Текст книги "Ты самая любимая (сборник)"
Автор книги: Эдуард Тополь
Жанр: Современная русская литература, Современная проза
Возрастные ограничения: +18
сообщить о неприемлемом содержимом
Текущая страница: 40 (всего у книги 43 страниц)
Давным-давно, когда была война, мама увезла нас в Сибирь, подальше от фронта. Нас – это меня и мою младшую сестренку. Мне тогда было четыре года, сестре восемь месяцев, а маме – двадцать семь лет, молоденькая у нас была мама. До войны мы жили в Баку, папа был инженер-строитель, и у нас была замечательная квартира в самом центре города.
Но война подходила все ближе, немцы уже были в Дербенте, и мама решила спасать нас – своих детей. Она взяла на руки мою маленькую сестренку, один чемодан с пеленками и меня, и мы отплыли сначала через Каспий в Красноводск, а оттуда поездом через всю Россию в Сибирь.

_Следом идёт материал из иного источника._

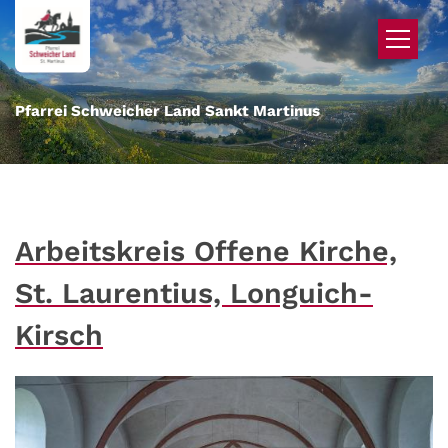
Zum Inhalt springen
Pfarrei Schweicher Land Sankt Martinus
Arbeitskreis Offene Kirche,
St. Laurentius, Longuich-
Kirsch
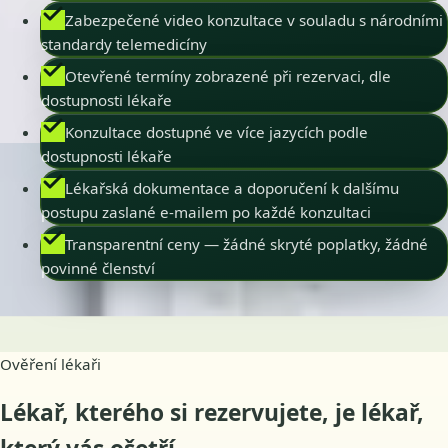
Zabezpečené video konzultace v souladu s národními
standardy telemedicíny
Otevřené termíny zobrazené při rezervaci, dle
dostupnosti lékaře
Konzultace dostupné ve více jazycích podle
dostupnosti lékaře
Lékařská dokumentace a doporučení k dalšímu
postupu zaslané e-mailem po každé konzultaci
Transparentní ceny — žádné skryté poplatky, žádné
povinné členství
Ověření lékaři
Lékař, kterého si rezervujete, je lékař,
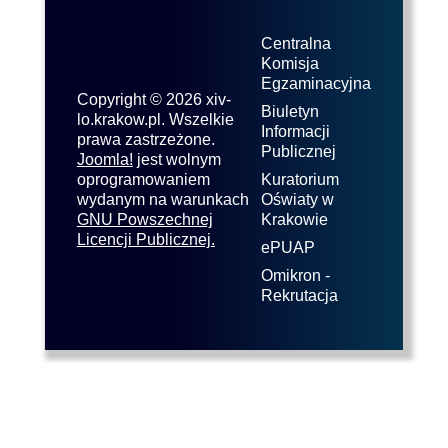
Centralna
Komisja
Egzaminacyjna
Copyright © 2026 xiv-
Biuletyn
lo.krakow.pl. Wszelkie
Informacji
prawa zastrzeżone.
Publicznej
Joomla!
jest wolnym
oprogramowaniem
Kuratorium
wydanym na warunkach
Oświaty w
GNU Powszechnej
Krakowie
Licencji Publicznej.
ePUAP
Omikron -
Rekrutacja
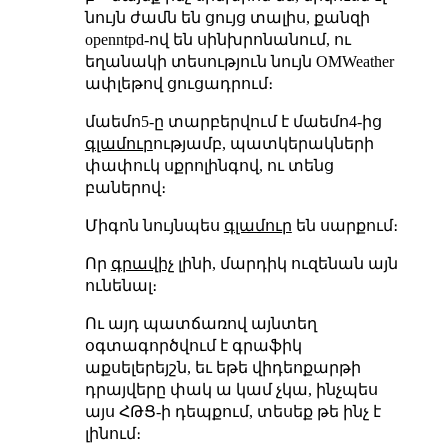
նույն ժամն են ցույց տալիս, քանզի
openntpd-ով են սինխրոնանում, ու
եղանակի տեսություն նույն OMWeather
ափլեթով ցուցադրում։
մաեմո5-ը տարբերվում է մաեմո4-ից
գլամուր
ությամբ, պատկերակների
փափուկ սքրոլինգով, ու տենց
բաներով։
Միգոն նույնպես
գլամուր
են սարքում։
Որ
գրավիչ
լինի, մարդիկ ուզենան այն
ունենալ։
Ու այդ պատճառով այնտեղ
օգտագործվում է գրաֆիկ
աքսելերեյշն, եւ եթե վիդեոքարթի
դրայվերը փակ ա կամ չկա, ինչպես
այս ՀԹՑ-ի դեպքում, տեսեք թե ինչ է
լինում։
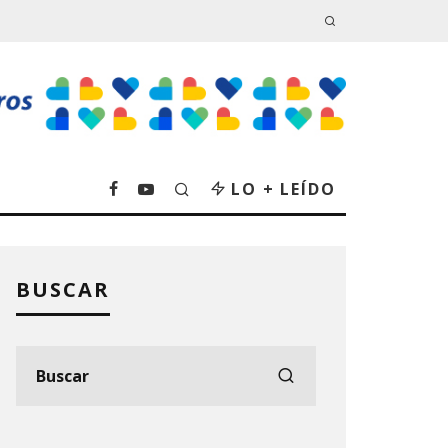
LO + LEÍDO
BUSCAR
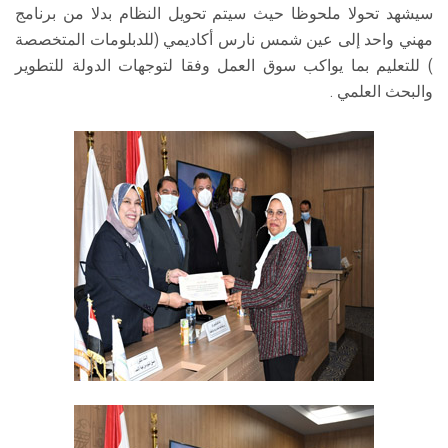
سيشهد تحولا ملحوظا حيث سيتم تحويل النظام بدلا من برنامج
مهني واحد إلى عين شمس نارس أكاديمي (للدبلومات المتخصصة
) للتعليم بما يواكب سوق العمل وفقا لتوجهات الدولة للتطوير
والبحث العلمي .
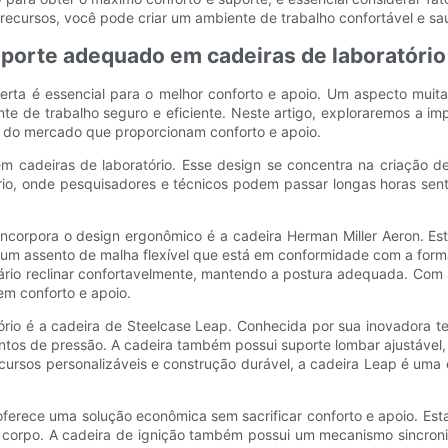
recursos, você pode criar um ambiente de trabalho confortável e sa
uporte adequado em cadeiras de laboratório
 certa é essencial para o melhor conforto e apoio. Um aspecto mu
te de trabalho seguro e eficiente. Neste artigo, exploraremos a i
o do mercado que proporcionam conforto e apoio.
 cadeiras de laboratório. Esse design se concentra na criação 
io, onde pesquisadores e técnicos podem passar longas horas sen
corpora o design ergonômico é a cadeira Herman Miller Aeron. Est
e um assento de malha flexível que está em conformidade com a for
uário reclinar confortavelmente, mantendo a postura adequada. Com
m conforto e apoio.
ório é a cadeira de Steelcase Leap. Conhecida por sua inovadora te
ntos de pressão. A cadeira também possui suporte lombar ajustável
ursos personalizáveis ​​e construção durável, a cadeira Leap é uma
ferece uma solução econômica sem sacrificar conforto e apoio. Esta
 corpo. A cadeira de ignição também possui um mecanismo sincroniz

Папа поехал нас в Сибири устраивать. У папы было две странности. Во-первых, в раннем детстве, когда ему было три года, он играл ножницами и случайно выколол себе правый глаз. То есть не весь глаз, а только хрусталик. Издали это было совершенно незаметно, глаз остался целым, но если посмотреть вблизи, то в центре хрусталика был виден малюсенький черный треугольник. Папа этим хрусталиком ничего не видел, и поэтому его не взяли на фронт. А папиной второй и самой главной странностью была любовь к диапозитивам. Диапозитивы – это такие цветные картинки на стекле, которые можно пускать на стенку через проектор. Сейчас их делают на пленке и называют «слайды», а раньше их делали на стекле, и у папы было, наверное, тысяч пять таких диапозитивов или больше. Целых два огромных чемодана, доверху набитых стеклянными диапозитивами, которые он начал собирать еще в детстве. И папа решил спасти от немцев свои диапозитивы. Он не взял никаких вещей, а только два огромных чемодана с диапозитивами. И так мы поехали в эвакуацию – мама спасала детей, а папа диапозитивы.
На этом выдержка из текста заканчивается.